New crusade: No recess for poor kids
Recess could be the new battleground in education. A couple of years ago, with schools perceived as cutting recess time due to tight budgets and pressure to increase test prep, the National PTA and the Cartoon Network teamed up to launch a “Rescuing Recess” campaign.
But the Washington Post’s Jay Mathews writes this week about the dissenting view. In Mathews’ mild-spoken way, he portrays the fight to save recess as elitist, promoted by clueless advocates who have no idea what inner-city playgrounds are like. “Most people don't know how poisonous recess can be for urban schools with severe academic needs,” Mathews writes, quoting an anonymous speaker who says: “Recess is when all the trouble starts: the teasing, the fights, the bullying, the injuries, the referrals."

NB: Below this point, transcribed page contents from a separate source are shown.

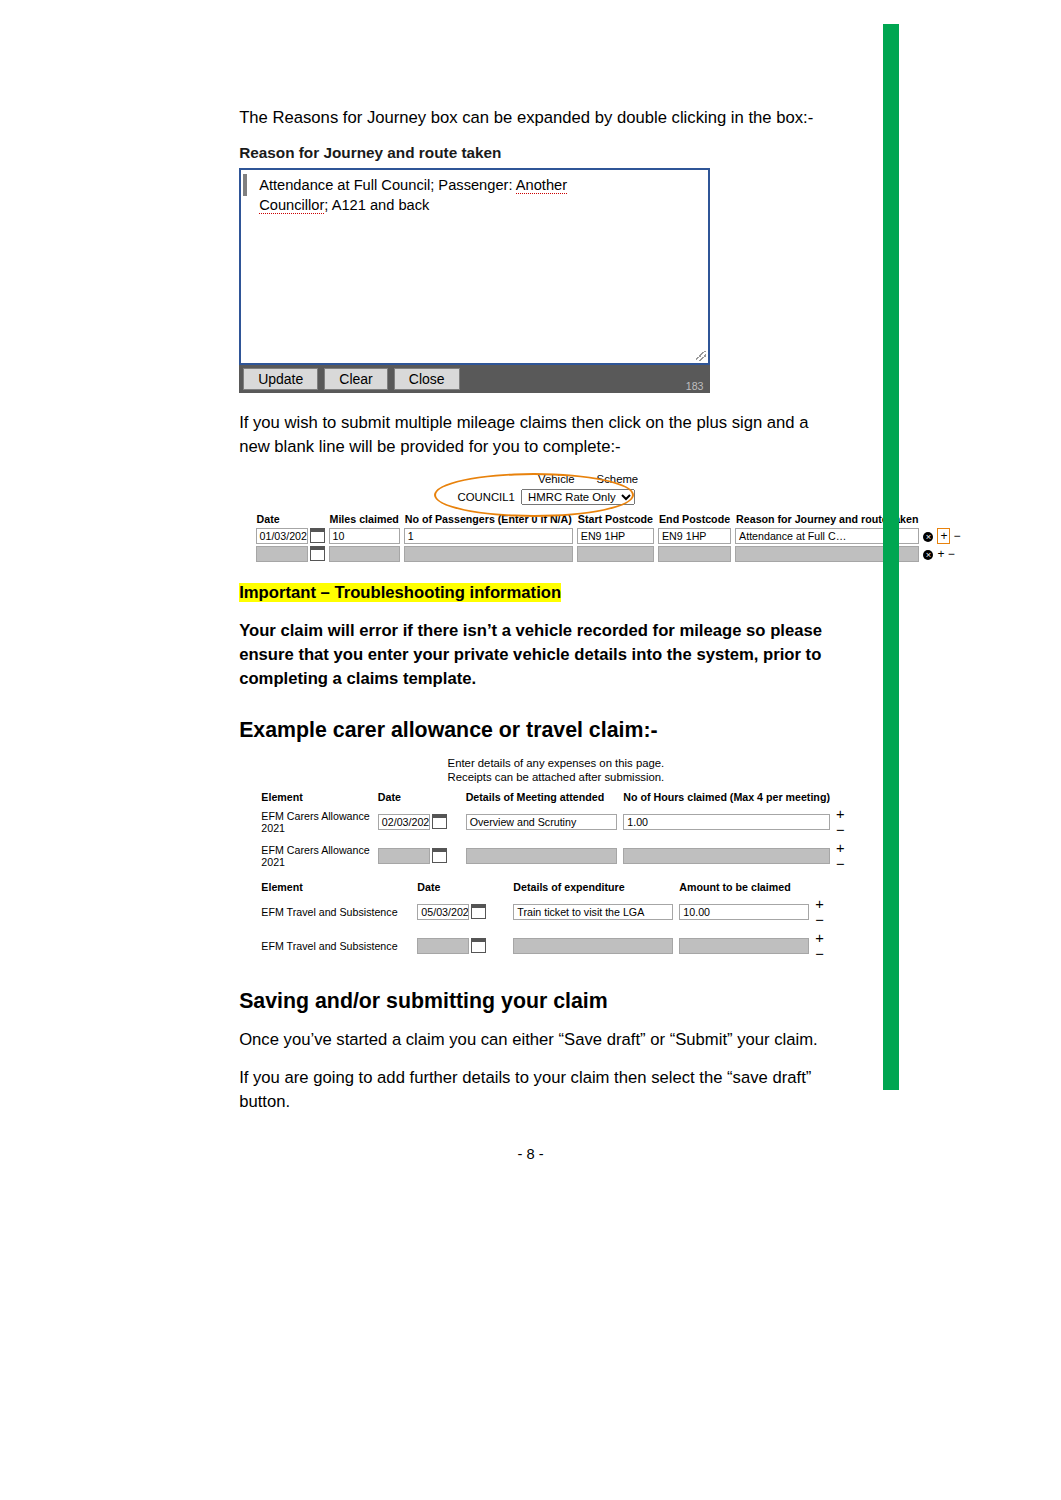The Reasons for Journey box can be expanded by double clicking in the box:-
Reason for Journey and route taken
Attendance at Full Council; Passenger: Another
Councillor; A121 and back
Update Clear Close 183
If you wish to submit multiple mileage claims then click on the plus sign and a new blank line will be provided for you to complete:-
Vehicle Scheme
COUNCIL1 HMRC Rate Only
| Date | Miles claimed | No of Passengers (Enter 0 if N/A) | Start Postcode | End Postcode | Reason for Journey and route taken | |
| --- | --- | --- | --- | --- | --- | --- |
| 01/03/2022 | 10 | 1 | EN9 1HP | EN9 1HP | Attendance at Full C… | × + − |
| | | | | | | × + − |
Important – Troubleshooting information
Your claim will error if there isn’t a vehicle recorded for mileage so please ensure that you enter your private vehicle details into the system, prior to completing a claims template.
Example carer allowance or travel claim:-
Enter details of any expenses on this page.
Receipts can be attached after submission.
| Element | Date | Details of Meeting attended | No of Hours claimed (Max 4 per meeting) | |
| --- | --- | --- | --- | --- |
| EFM Carers Allowance 2021 | 02/03/2022 | Overview and Scrutiny | 1.00 | + − |
| EFM Carers Allowance 2021 | | | | + − |
| Element | Date | Details of expenditure | Amount to be claimed | |
| --- | --- | --- | --- | --- |
| EFM Travel and Subsistence | 05/03/2022 | Train ticket to visit the LGA | 10.00 | + − |
| EFM Travel and Subsistence | | | | + − |
Saving and/or submitting your claim
Once you’ve started a claim you can either “Save draft” or “Submit” your claim.
If you are going to add further details to your claim then select the “save draft” button.
- 8 -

The widely hailed KIPP schools are apparently leaders in eliminating recess; they replace it with supervised, structured P.E. (something they can afford to do — traditional public schools can only look on wistfully as the multimillion-dollar checks rain down on KIPP from private philanthropists).
But KIPP isn’t the only one. A program called Eat, Exercise, Excel, exported from Leavenworth, Kan., started up at San Francisco’s Tenderloin Community Elementary for a while, but was scrapped because the “eat” part violated a multitude of National School Lunch Program regulations, jeopardizing federal reimbursement for low-income students’ lunches for the entire San Francisco Unified School District. The program’s point seems to be eliminating all unstructured time — including recess — while providing supervised, structured exercise. Students eat lunch in the classroom under the teacher’s supervision. This gushing “it’s a miracle!” clip from Fox News gives an idea, though it doesn’t focus much on the recess part. (Any “it’s a miracle!” news coverage – let alone from Fox News – sends me “fad,” “hype” and “hustle” warning signals, but I guess you never know.)
As a seasoned urban public-school parent, I can see the point when people like Mathews indicate that ninnies who view recess as a happy, active, imagination-nurturing playtime are in fantasyland. At the same time, I’m never that comfortable with the idea that “THOSE” kids need strict regimentation at all times, while “OUR” middle-class kids should have their creativity nurtured with free play. I guess I’ll say the jury is out, but I’m glad my kids had recess in their elementary school days.
I did find KIPP co-founder Mike Feinberg’s dig at teachers uncomfortable: Mathews quotes Feinberg as saying that recess can mean "opening up the door and letting the kids run into the school yard while the teachers gather in the shade and talk about how much they hate the principal." With notoriously high teacher turnover at KIPP schools, I suspect that jab hints at some management-teacher antipathy within KIPP that goes unmentioned in the adoring press coverage.
Labor and cost issues are a hurdle for a school program that keeps students under structured supervision the entire day. Either the teachers get zero break time or there have to be enough qualified adult bodies to cover those breaks.
My husband says, “You can’t hide a miracle,” meaning those conspiracy theories that the government is suppressing the cure for cancer. On that principle, if eliminating recess – and all unstructured school time — is the key, the success will eventually reveal itself and win over not just Fox News reporters but also skeptics like me. One point that does make me leap up and call out “I believe!” is that whatever the solutions for challenged schools are, they won’t be cheap, and we as a society have to be willing to pay for them.